Abstract
A method of chromatographic separation of aminobenzoic acid isomers, in which a sulfonated cation exchange resin Amberlite CG-120, Cu(II) form, was used as a stationary phase and aqueous ammonia as a developer, was investigated.
Studies on the adsorption of the three isomers to the resin in aqueous ammonia showed that (a) the Kd value of each isomer decreased with increasing concentration of ammonia, (b) the Kd value of ο-isomer was much larger than that of m- or p-isomer at a pH range from 8.0 to 10.0 because of the formation of a stable complex and (c) the rate of adsorption and desorption of m-isomer was different from that of ο- or p-isomer probably because of the difference in composition of the complex.

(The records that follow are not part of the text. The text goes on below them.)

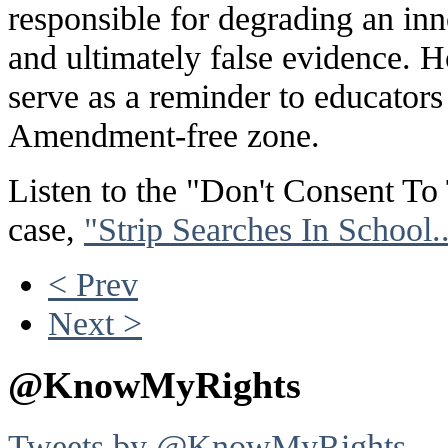
responsible for degrading an i
and ultimately false evidence. Ho
serve as a reminder to educators 
Amendment-free zone.
Listen to the "Don't Consent To
case,
"Strip Searches In School
< Prev
Next >
@KnowMyRights
Tweets by @KnowMyRights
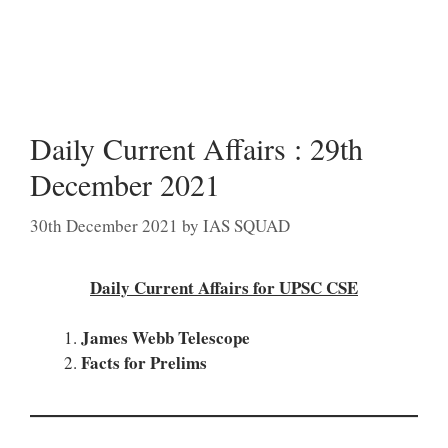
Daily Current Affairs : 29th
December 2021
30th December 2021
by
IAS SQUAD
Daily Current Affairs for UPSC CSE
James Webb Telescope
Facts for Prelims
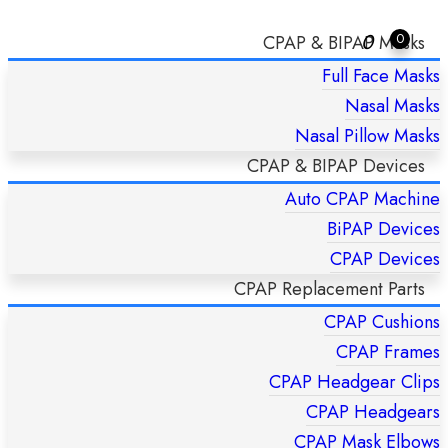
0
0
CPAP & BIPAP Masks
Full Face Masks
JUNIORBOY? SX NEBULIZER – PARI
Nasal Masks
Home
/
JuniorBOY? SX Nebulizer – Pari
Nasal Pillow Masks
CPAP & BIPAP Devices
Auto CPAP Machine
BiPAP Devices
CPAP Devices
CPAP Replacement Parts
CPAP Cushions
CPAP Frames
CPAP Headgear Clips
CPAP Headgears
CPAP Mask Elbows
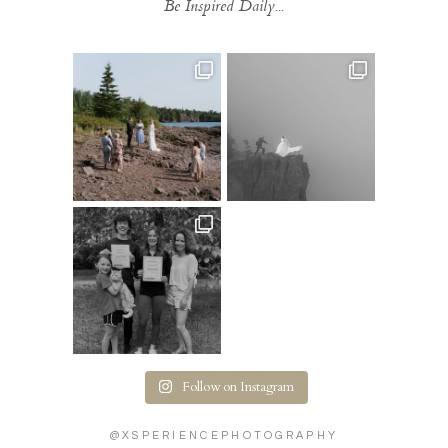
Be Inspired Daily...
Follow on Instagram
@XSPERIENCEPHOTOGRAPHY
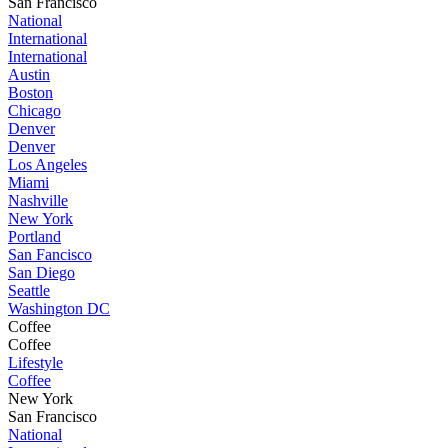
San Francisco
National
International
International
Austin
Boston
Chicago
Denver
Denver
Los Angeles
Miami
Nashville
New York
Portland
San Fancisco
San Diego
Seattle
Washington DC
Coffee
Coffee
Lifestyle
Coffee
New York
San Francisco
National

The separation of ο- and m-isomers or of ο- and p-isomers was successfully achieved when a mixture was eluted through a column of φ 14 mm×390 mm with aqueous ammonia of pH 8.4 at a flow rate of 0.3 ml/min., but m- and p-isomers could not be separated except when pure water was used as a developer.
From the studies on the stability of Cu-ο-aminobenzoic acid complex in NaOH solution of pH 10.0, it was found that NaOH solution also was useful as a developer for separating ο- and m- or ο- and p-isomers.